::: Dataset content :::
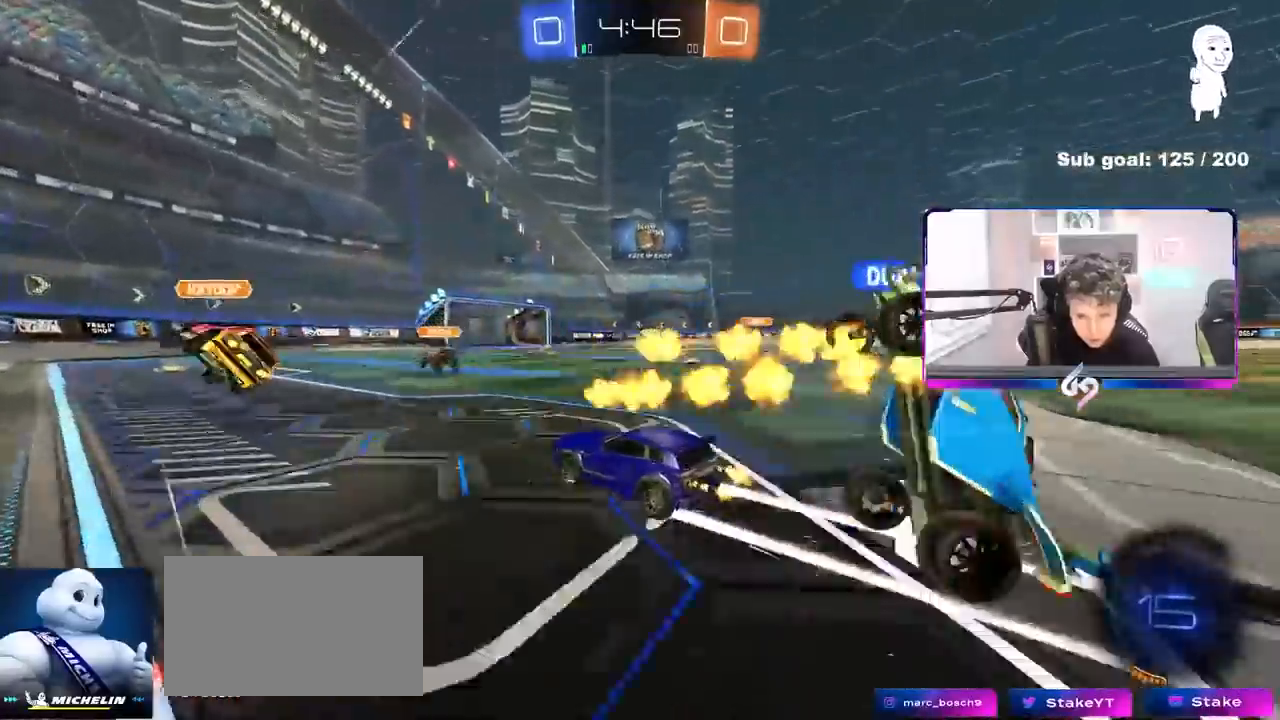
{"keys": ["a", "w"], "mouse": [], "events": [[300, "d", "down"], [400, "d", "up"], [500, "a", "down"]]}
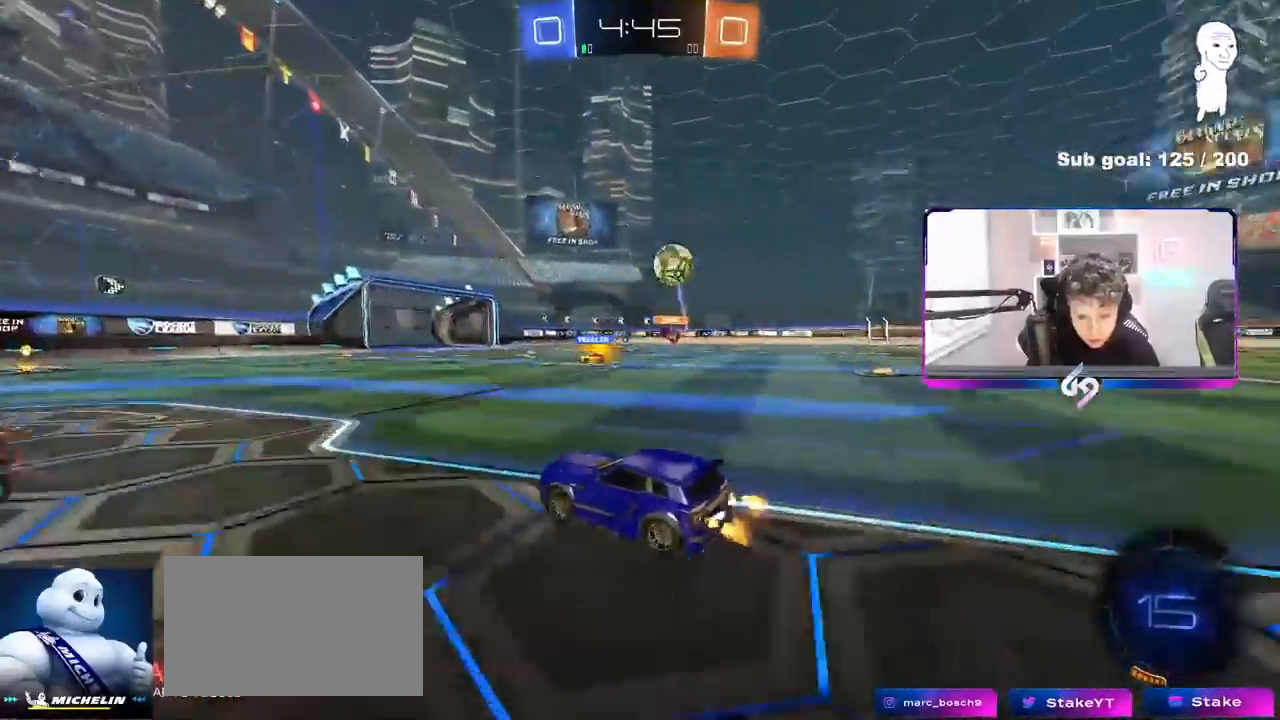
{"keys": ["d", "shift", "w"], "mouse": [], "events": [[83, "a", "up"], [133, "space", "down"], [233, "d", "down"], [267, "d", "up"], [267, "space", "up"], [417, "d", "down"], [467, "shift", "down"]]}
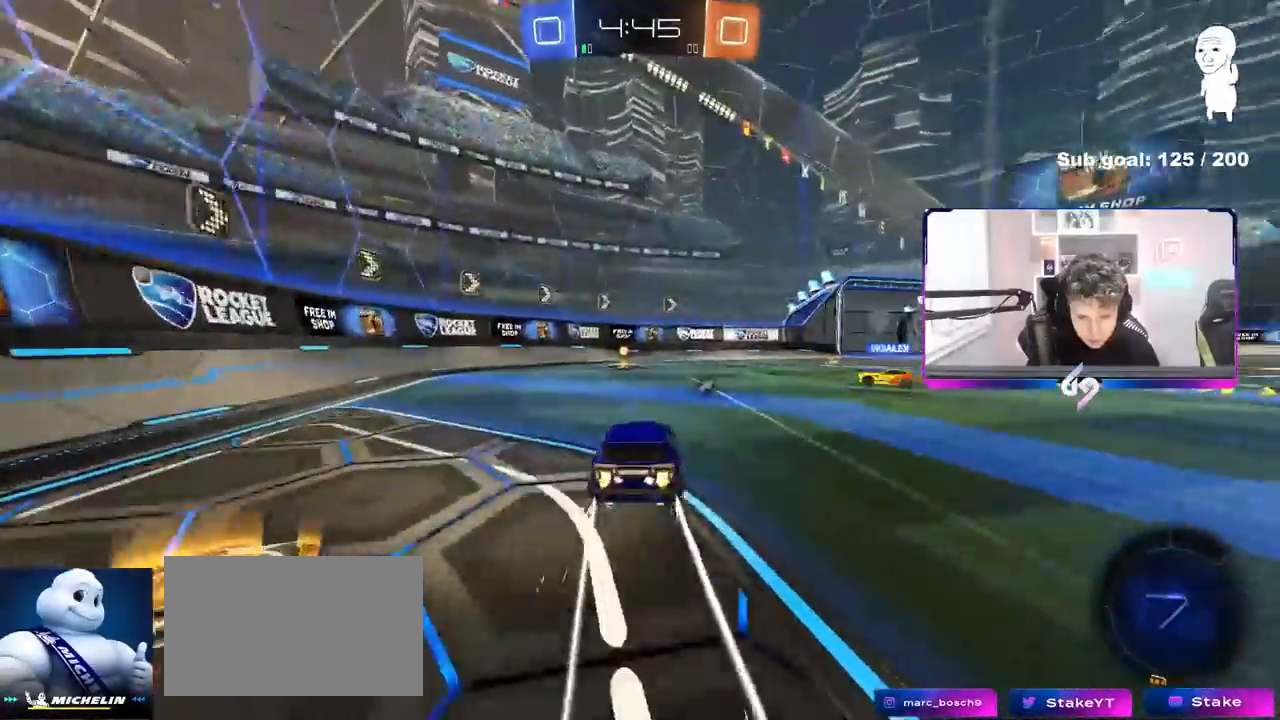
{"keys": ["w"], "mouse": [], "events": [[17, "shift", "up"], [233, "d", "up"], [333, "a", "down"], [383, "a", "up"]]}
:::
The answer should match the material exactly, with every picture removed.

{"keys": ["a", "w"], "mouse": [], "events": [[300, "d", "down"], [400, "d", "up"], [500, "a", "down"]]}
{"keys": ["d", "shift", "w"], "mouse": [], "events": [[83, "a", "up"], [133, "space", "down"], [233, "d", "down"], [267, "d", "up"], [267, "space", "up"], [417, "d", "down"], [467, "shift", "down"]]}
{"keys": ["w"], "mouse": [], "events": [[17, "shift", "up"], [233, "d", "up"], [333, "a", "down"], [383, "a", "up"]]}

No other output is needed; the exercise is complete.